→ **REQUIREMENT**
Copy the material from the line with "What is the change" up to and including the line with "Where does the data first go above 6?", keeping each line unchanged.

→ **RECORDS TO PROCESS**
====

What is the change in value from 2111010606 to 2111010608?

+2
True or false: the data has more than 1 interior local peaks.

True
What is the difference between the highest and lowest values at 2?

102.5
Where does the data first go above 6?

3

====

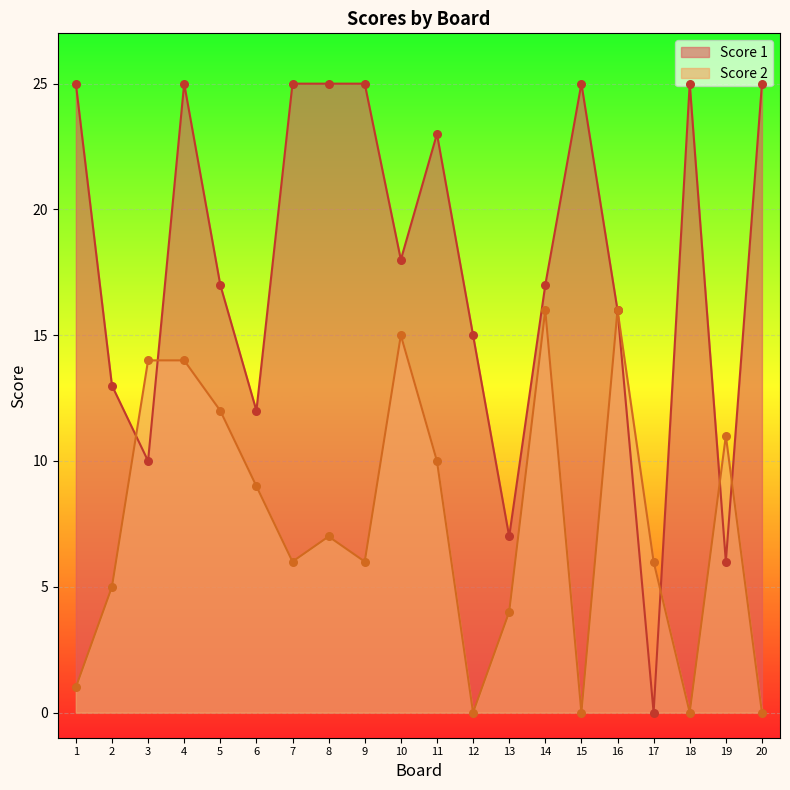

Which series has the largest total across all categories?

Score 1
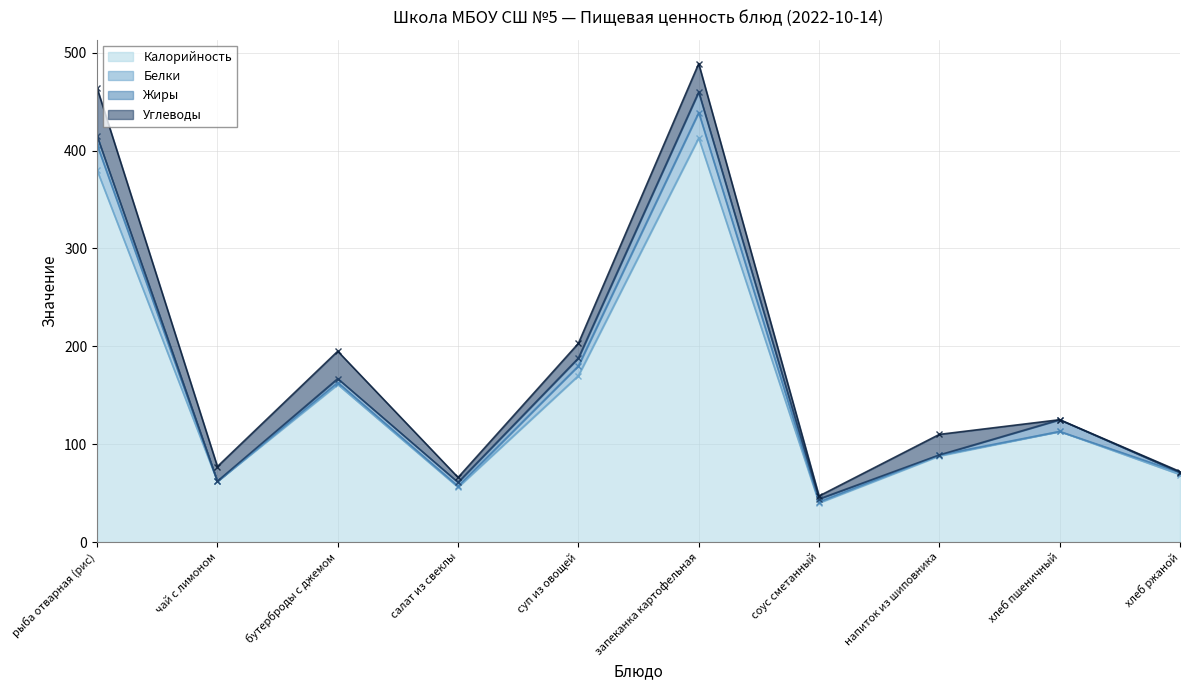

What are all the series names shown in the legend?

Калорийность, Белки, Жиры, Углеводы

====

→ **SOLUTION FOR THIS TASK**
What is the change in value from 2111010606 to 2111010608?

+2
True or false: the data has more than 1 interior local peaks.

True
What is the difference between the highest and lowest values at 2?

102.5
Where does the data first go above 6?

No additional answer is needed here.